I'm going back to the well. This morning I wrote a blog about the Loyola Ramblers winning on a buzzer beater in their first game since Sister Jean passed away. It's a "two blogs about 100+ year old sports fans" kind of day. Because the Indiana Hoosiers have a 100+ year old super fan of their own. She's no Sister Jean in the sense of having a prominent role on the team. If Indiana makes a run in the playoffs, I doubt ESPN is giving Dr. Phyllis Grant top billing over Curt Cignetti and Fernando Mendoza. But to be an Indiana Football Hoosiers season ticket holder for the better part of a century... when it comes to being a sports fan, that's as admirable as it gets. 

I would be such a sucker for fans like Phyllis if I were a college football coach. You give me one feel good story about the school I'm coaching... one sweet old lady for me to let down... and I'm stuck there for life. I honestly don't know how college football coaches can so easily jump ship from one school to another. I mean... I know it's for A LOT of money. I'm sure I'd do the same thing for a big fat check. But from the moment I met a super fan like Dr. Phyllis Grant, and saw what Indiana meant to her, and thought about all the abhorrent football she's supported for 75 seasons... I'd feel terrible leaving Phyllis in the dust for a bigger and better school. How the hell could I go coach Penn State knowing Phyllis is stuck back at Indiana? Cheering on her Hoosiers in a 17-17 dog fight with Rutgers. Scratching and clawing for a chance to play in the ReliaQuest Bowl. I couldn't bear to let Phyllis go back to watching bad football. It might actually kill her. The memory/ghost of Phyllis would haunt me forever. 

76 years of season ticket holding for the worst team in college football. It would be one thing if Indiana played in a small conference, where making a run at a conference title was never THAT far out of reach. But Indiana was the most hopeless team in the sport. There was never even a thought that Indiana might make a run at a conference championship. As a Hoosiers fan, you'd go into every season praying we didn't embarrass ourselves vs a MAC team, so that we'd have a punchers chance of winning 3 conference games and getting our hearts broken in a meaningless bowl game. Except they weren't meaningless to Indiana. They meant SO MUCH. Indiana still hasn't won a bowl game since 1991. Which made getting their hearts ripped out by Duke on a baseball field, and blowing a 2 TD lead to Tennessee in the final 5 minutes of the Gator Bowl all the more tragic. 

The list of quarterbacks Phyllis has sat through is something else. Matt Lovecchio. Tommy Velasco. Jay Rodgers. Steve Bradley. The three headed monster of the 2011 Indiana Hoosiers (1-11) that was Edward Wright-Baker, Tre Roberson, and Dusty Keil. I completely made one of those names up, and I bet a lot Hoosiers fans couldn't even tell you which one. But I bet Phyllis could. 

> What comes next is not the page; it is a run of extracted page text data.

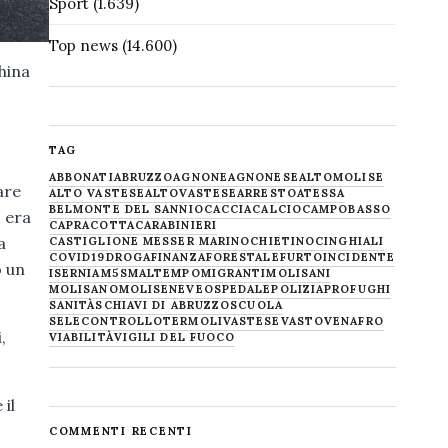
Sport
(1.639)
Top news
(14.600)
hina
TAG
ABBONATI
ABRUZZO
AGNONE
AGNONESE
ALTOMOLISE
are
ALTO VASTESE
ALTOVASTESE
ARRESTO
ATESSA
BELMONTE DEL SANNIO
CACCIA
CALCIO
CAMPOBASSO
o era
CAPRACOTTA
CARABINIERI
a
CASTIGLIONE MESSER MARINO
CHIETINO
CINGHIALI
COVID19
DROGA
FINANZA
FORESTALE
FURTO
INCIDENTE
o un
ISERNIA
M5S
MALTEMPO
MIGRANTI
MOLISANI
MOLISANO
MOLISE
NEVE
OSPEDALE
POLIZIA
PROFUGHI
SANITÀ
SCHIAVI DI ABRUZZO
SCUOLA
SELECONTROLLO
TERMOLI
VASTESE
VASTO
VENAFRO
,
VIABILITÀ
VIGILI DEL FUOCO
 il
COMMENTI RECENTI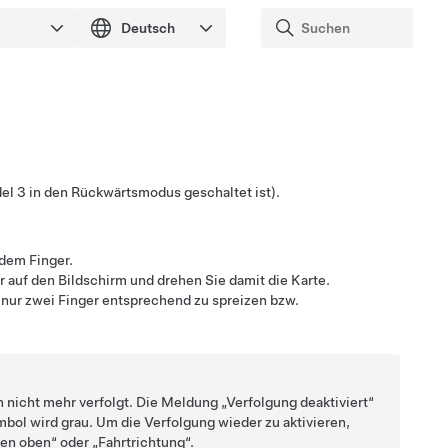
el 3
in den Rückwärtsmodus geschaltet ist).
 dem Finger.
r auf den Bildschirm und drehen Sie damit die Karte.
 nur zwei Finger entsprechend zu spreizen bzw.
n nicht mehr verfolgt. Die Meldung „Verfolgung deaktiviert“
ol wird grau. Um die Verfolgung wieder zu aktivieren,
en oben“ oder „Fahrtrichtung“.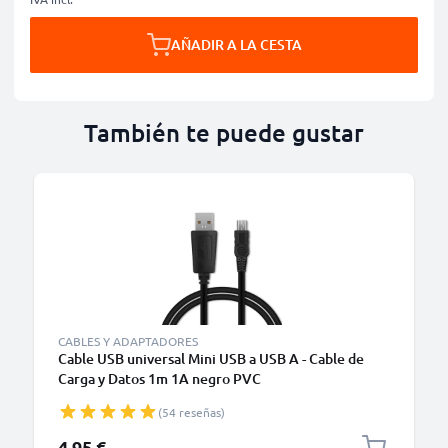
AÑADIR A LA CESTA
También te puede gustar
CABLES Y ADAPTADORES
Cable USB universal Mini USB a USB A - Cable de
Carga y Datos 1m 1A negro PVC
(54 reseñas)
4,95 €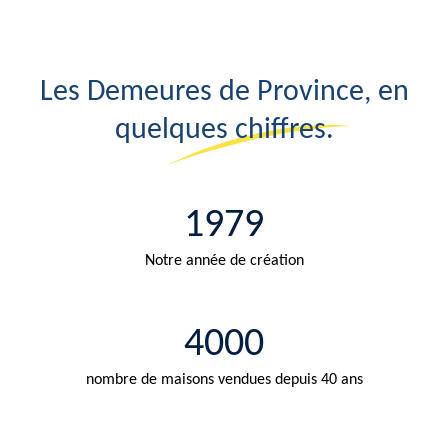
Les Demeures de Province, en
quelques chiffres.
1979
Notre année de création
4000
nombre de maisons vendues depuis 40 ans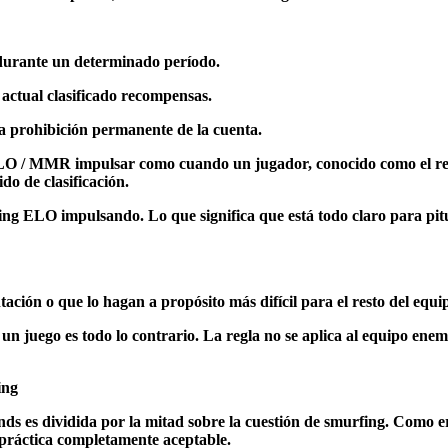
 durante un determinado período.
actual clasificado recompensas.
a prohibición permanente de la cuenta.
O / MMR impulsar como cuando un jugador, conocido como el refuerz
do de clasificación.
ing ELO impulsando. Lo que significa que está todo claro para pitu
tación o que lo hagan a propósito más difícil para el resto del equi
un juego es todo lo contrario. La regla no se aplica al equipo enemi
ing
 es dividida por la mitad sobre la cuestión de smurfing. Como er
práctica completamente aceptable.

What Indiana football is doing right now is so improbable, I'd imagine Phyllis isn't 100% certain she's still alive. She probably thinks she's in heaven. Because nothing she's seeing makes any sense. Sometimes I think being a die-hard sports fan is really fucking stupid. Because more often than not, it brings more pain & anxiety than happiness. But there can't be many payoffs in life better than watching the worst college football team ever for 75 years of your life, then out of nowhere becoming National Championship contenders. Fans of terrible sports teams always envy the fans of great ones. But you can't possibly experience the feelings that an elderly Hoosier football die-hard is experiencing right now if you're an Ohio State fan. That particular experience is just not on the table for them. 

My co-worker, T-Bob said this on Wake Up Barstool the other day.

Everybody laughed at him. And if you really think about it, the people laughing are probably right. Over a long life, you're going to be way happier if you're winning consistently. But if we're talking about achieving peak sports watching happiness… even if it only lasts a short while… I'm not sure anybody has been higher on that mountain than Dr. Phyllis Grant is right now.  Nobody in college football has ever ascended from worst to first second faster than Indiana. Dedicating your sports watching life to a horrible team doesn't always pay off. But when it does… that is the absolute peak of sports fandom.